Serif Health was built to change that. We integrate all three sources into a single, pre-validated platform so the answer is waiting when you ask the question. There’s no switching between datasets, no manual reconciliation and no guesswork about which source to trust.

The Problem With Separate Data Sources

Many price transparency companies describe themselves as multi-source. Having access to multiple datasets is not the same as unifying them. When data requires separate queries and manual reconciliation, the risk of error is high. The time to insight is slower. 

That is a meaningful distinction, because each data source has a real benefit and a real limitation on its own. 

Here’s how the datasets vary:

  • Payer transparency data shows what was negotiated at the contract level, but MRF files are required to list every code in a contract, including codes a provider has never actually billed. These phantom rates inflate reported medians and distort any analysis built on them.
  • Hospital MRF data provides billing context, including negotiated rates, chargemaster rates, and cash pay rates. However, payer and plan data reporting from hospitals is not uniform, and requires a classification system to compare across facilities and plans.
  • Claims data shows what was actually paid in the real world. It reflects genuine utilization and allowed amounts. But on its own, it is backward-looking. It tells you what happened rather than what is currently contracted or what the market is paying today.

These nuances mean that using only one source means operating on partial truth. The problem is that incomplete data rarely announces itself. It just quietly shapes the wrong decisions.

How Serif Brings All Three Together

Serif cross-validates all three data sources at the code, provider, and market level before any result reaches you for an integrated view of the data.

  • Claims data filters out phantom rates from payer files. If a provider has never billed a code, that rate is removed. This step alone can eliminate up to 90% of raw MRF records, leaving a far more reliable dataset.
  • Payer data anchors the fee schedule, providing negotiated rate context that claims data alone cannot give you.
  • Hospital data validates and fills gaps in what payers reported, particularly for complex contract structures like line-level carve-outs that payer files do not capture cleanly.

The result is a dataset that has been stress-tested against itself because all three sources are already reconciled. Your team does not have to do that work. You start with the question, not the data preparation.

One More Layer Most Vendors Miss

There is a persistent data quality problem that makes this integration even more critical: custom and local billing codes. Major payers, including UnitedHealthcare, Cigna, and Aetna, publish rates under proprietary code systems rather than standard CPT or DRG codes. If your query looks for CPT 99283, it may return nothing, even when the rate exists under a different code name.

Serif’s normalization layer maps these custom codes to standard equivalents. Data that would otherwise disappear into gaps is surfaced and made usable. This is the kind of work that happens before you see a result, not work you must do yourself. Read more about how Serif solves custom codes here.

The Scale Behind It

Serif covers more than 230 commercial payers, over 5,000 hospitals, and 250 million covered lives in claims data. That breadth matters. But breadth without integration is just more data to sort through.

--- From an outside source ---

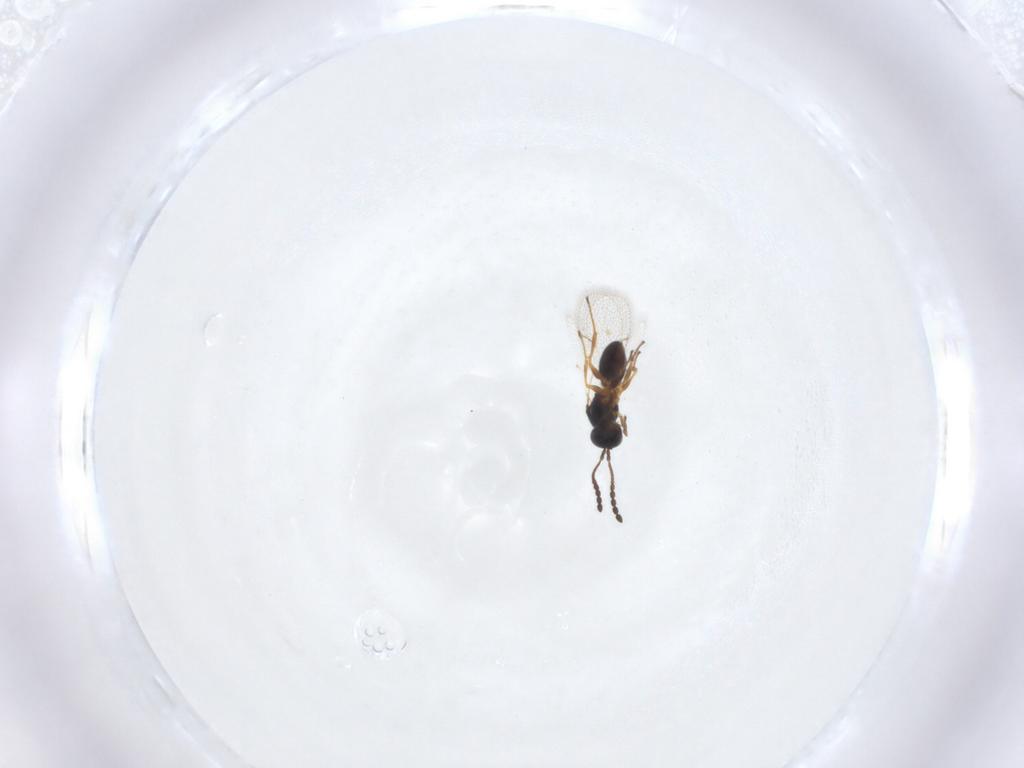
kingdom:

For contracting teams, benefits analysts, finance leaders, and strategy teams, the value is not the volume of data. It is that the data is already connected, already validated, and already ready to answer the question in front of you.

The Real Difference Between Data and a Decision

Claims show what happened. Payer data shows what was negotiated. Hospital data provides billing context. You need all three, working together, to make accurate decisions.

The Serif difference is not just three datasets. It is three datasets that are already integrated, already validated, and already working together.